I have recently spoken to a number of prospective customers who are evaluating new storage solutions (emerging storage vendors that are building flash enabled storage arrays) – what I find (not to my surprise), is that a good number of vendors are touting ambiguous/misleading marketing claims. If you are evaluating storage solutions out there, be sure to challenge and validate the vendor’s claims, and equip yourself to smell B.S and push the bullshit button. This will be a two part blog post on storage performance. Here are some examples of ridiculous bullshit that I heard:
- “We could do 100,000 random IOPS with 512-byte block size”
- “We see average of 0.2 ms latency with queue depth of 1”
- “Well, you can test performance on our storage unit with 10-20GB volume, just to make it quick and simple”

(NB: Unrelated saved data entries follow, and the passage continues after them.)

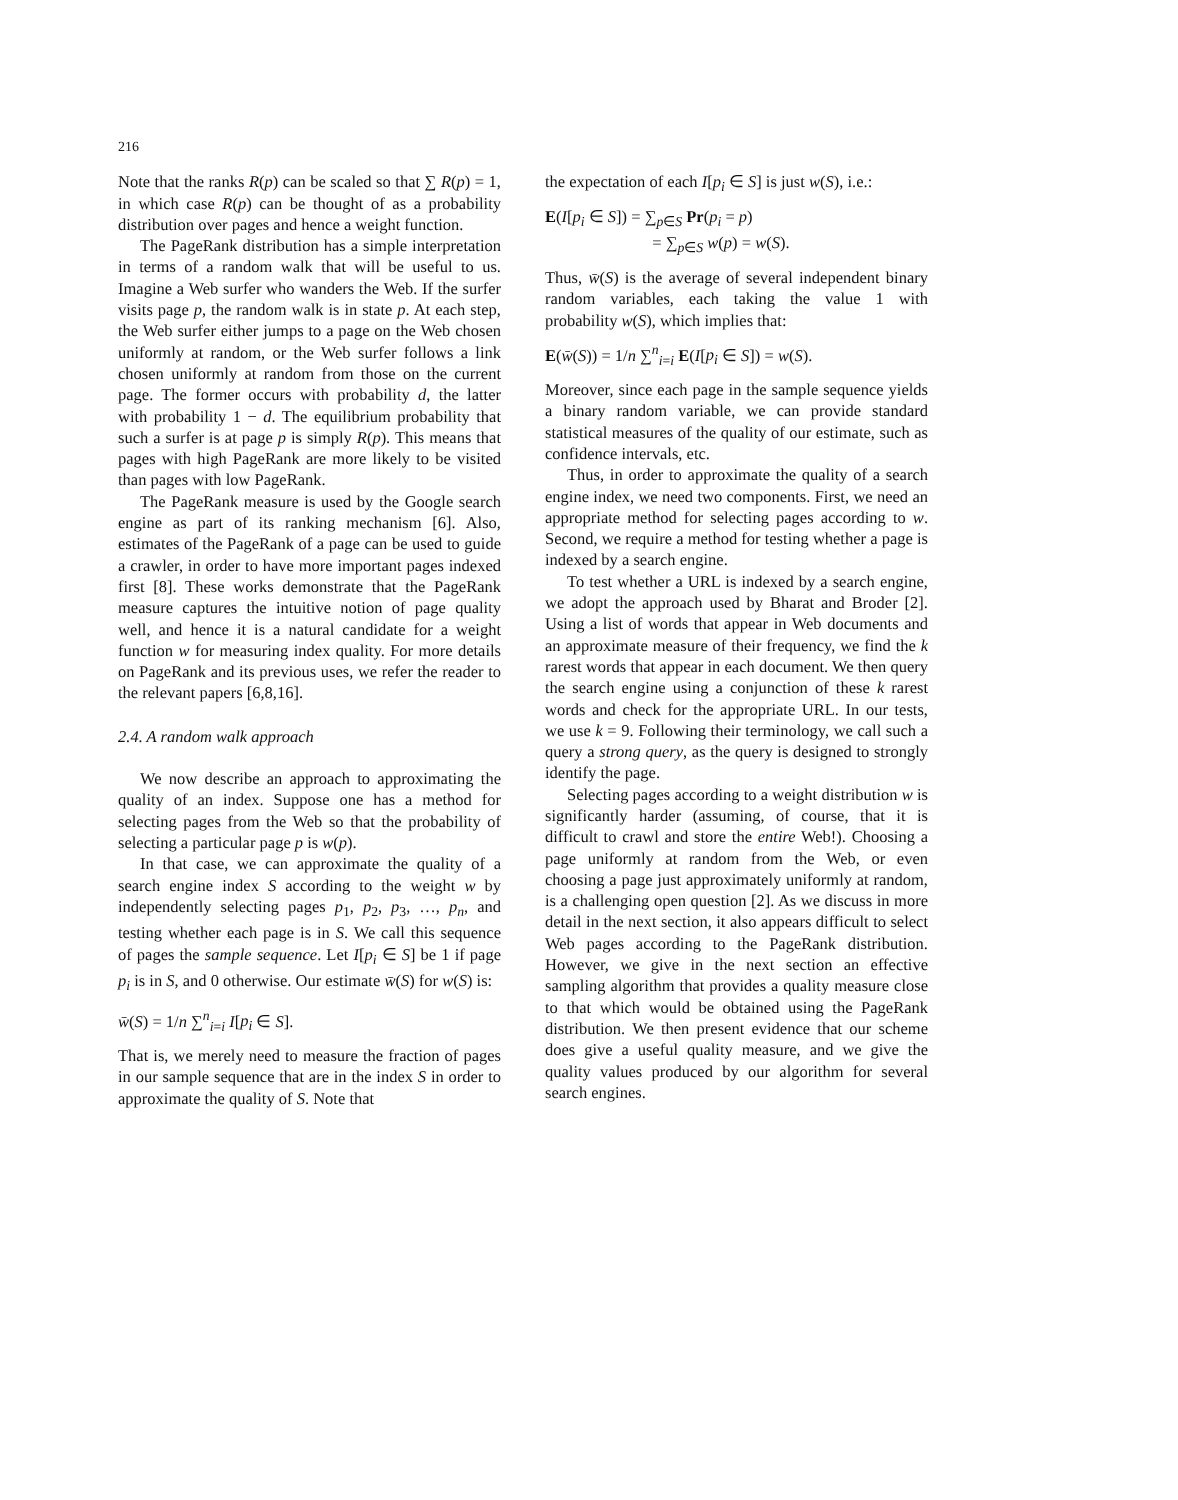216
Note that the ranks R(p) can be scaled so that ∑ R(p) = 1, in which case R(p) can be thought of as a probability distribution over pages and hence a weight function.
The PageRank distribution has a simple interpretation in terms of a random walk that will be useful to us. Imagine a Web surfer who wanders the Web. If the surfer visits page p, the random walk is in state p. At each step, the Web surfer either jumps to a page on the Web chosen uniformly at random, or the Web surfer follows a link chosen uniformly at random from those on the current page. The former occurs with probability d, the latter with probability 1 − d. The equilibrium probability that such a surfer is at page p is simply R(p). This means that pages with high PageRank are more likely to be visited than pages with low PageRank.
The PageRank measure is used by the Google search engine as part of its ranking mechanism [6]. Also, estimates of the PageRank of a page can be used to guide a crawler, in order to have more important pages indexed first [8]. These works demonstrate that the PageRank measure captures the intuitive notion of page quality well, and hence it is a natural candidate for a weight function w for measuring index quality. For more details on PageRank and its previous uses, we refer the reader to the relevant papers [6,8,16].
2.4. A random walk approach
We now describe an approach to approximating the quality of an index. Suppose one has a method for selecting pages from the Web so that the probability of selecting a particular page p is w(p).
In that case, we can approximate the quality of a search engine index S according to the weight w by independently selecting pages p<sub>1</sub>, p<sub>2</sub>, p<sub>3</sub>, …, p<sub>n</sub>, and testing whether each page is in S. We call this sequence of pages the sample sequence. Let I[p<sub>i</sub> ∈ S] be 1 if page p<sub>i</sub> is in S, and 0 otherwise. Our estimate w̄(S) for w(S) is:
w̄(S) = 1/n ∑<sup>n</sup><sub>i=i</sub> I[p<sub>i</sub> ∈ S].
That is, we merely need to measure the fraction of pages in our sample sequence that are in the index S in order to approximate the quality of S. Note that
the expectation of each I[p<sub>i</sub> ∈ S] is just w(S), i.e.:
E(I[p<sub>i</sub> ∈ S]) = ∑<sub>p∈S</sub> Pr(p<sub>i</sub> = p)
= ∑<sub>p∈S</sub> w(p) = w(S).
Thus, w̄(S) is the average of several independent binary random variables, each taking the value 1 with probability w(S), which implies that:
E(w̄(S)) = 1/n ∑<sup>n</sup><sub>i=i</sub> E(I[p<sub>i</sub> ∈ S]) = w(S).
Moreover, since each page in the sample sequence yields a binary random variable, we can provide standard statistical measures of the quality of our estimate, such as confidence intervals, etc.
Thus, in order to approximate the quality of a search engine index, we need two components. First, we need an appropriate method for selecting pages according to w. Second, we require a method for testing whether a page is indexed by a search engine.
To test whether a URL is indexed by a search engine, we adopt the approach used by Bharat and Broder [2]. Using a list of words that appear in Web documents and an approximate measure of their frequency, we find the k rarest words that appear in each document. We then query the search engine using a conjunction of these k rarest words and check for the appropriate URL. In our tests, we use k = 9. Following their terminology, we call such a query a strong query, as the query is designed to strongly identify the page.
Selecting pages according to a weight distribution w is significantly harder (assuming, of course, that it is difficult to crawl and store the entire Web!). Choosing a page uniformly at random from the Web, or even choosing a page just approximately uniformly at random, is a challenging open question [2]. As we discuss in more detail in the next section, it also appears difficult to select Web pages according to the PageRank distribution. However, we give in the next section an effective sampling algorithm that provides a quality measure close to that which would be obtained using the PageRank distribution. We then present evidence that our scheme does give a useful quality measure, and we give the quality values produced by our algorithm for several search engines.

I will tear apart these stupid claims towards the end of this post…or maybe you could even do that yourself after reading this post.
What is an I/O?
Stands for Input/Output, it is a request for a block, it could be a read or write operation.
What is Sequential I/O?
Blocks are read or written in a sequential fashion. Examples would be video streaming, VMware storage vMotion, DB transaction log replay. Even mechanical disks perform sequential I/O relatively well, especially for the price you pay. Most array solutions will perform this well.
What is Random I/O?
Blocks are requested/over-written randomly. Example workloads that generates random I/O are: OLTP, Exchange, VDI. Most enterprise real workloads are random, so you’d most likely be interested in how the storage solution does in this area.
Basic Storage Performance Measurement
These measurements are analogous to 0-60mph time for a car. In the storage world, we care about Throughput & Latency.
Throughput: How many IO transactions can the array complete in a second? Or how many MB of data blocks are processed by the array for a given second. The unit of measurement used depends on the type of IO.
- Always measure random I/O with IOPS (IO processed per second) – why? Because the application will request for blocks of various sizes…and given that MB/s throughput = block size x IOPS, variable block size request would yield inconsistent MB/s throughput
- Always measure sequential I/O with MB/s – why? Because blocks are typically accessed in a sequential fashion, therefore, the MB/s throughput number is more meaningful
Latency: how long does the array take to finish an IO operation?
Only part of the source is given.